The Chinese economy grew around 10.1 percent last year, the deputy head of China's top economic planning agency told Reuters on Saturday, which amounts to the fastest pace of annual growth in three years.
Zhang Xiaoqiang, vice chairman of the National Development and Reform Commission, said the country's gross domestic product totalled about 39.5 trillion yuan ($6 trillion) in 2010.
The 2010 growth rate accelerated from a revised 9.2 percent expansion seen in 2009.
But Zhang noted that China may struggle to meet its 2011 inflation target of 4 percent as domestic labour costs climb and global commodity prices soar.

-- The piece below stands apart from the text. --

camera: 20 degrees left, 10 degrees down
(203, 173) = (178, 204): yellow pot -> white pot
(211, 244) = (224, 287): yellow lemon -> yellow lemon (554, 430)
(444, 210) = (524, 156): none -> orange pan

There are many factors that are putting upward pressure on domestic prices, and we must note that imported inflation is intensifying this year, he said at a trade forum.
Zhang reiterated the government aims for growth this year of 8 percent in China's economy, the world's biggest, but stressed that the task of keeping prices stable will top Beijing's agenda.

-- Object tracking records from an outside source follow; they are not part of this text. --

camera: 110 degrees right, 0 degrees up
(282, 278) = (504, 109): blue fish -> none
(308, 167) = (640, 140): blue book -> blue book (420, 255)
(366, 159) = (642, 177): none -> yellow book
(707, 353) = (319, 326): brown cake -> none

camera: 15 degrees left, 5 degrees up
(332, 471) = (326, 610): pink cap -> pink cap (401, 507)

He said uncertainties around the pace of recovery in the world economy could weigh on China's key export sector in 2011.
We may face big difficulties in growing our exports in the future, he said.
To get around that, Zhang said, Chinese exporters should endeavour to move up the manufacturing value chain and place less emphasis on volume and more on quality.
His assessment of China's outlook is less upbeat than that of China's Commerce Minister Chen Deming.
Chen said on Friday China's exports and imports will grow at a faster pace this year than in 2010.
Chinese exports jumped around 31 percent in 2010 from a year ago, while imports leapt nearly 39 percent.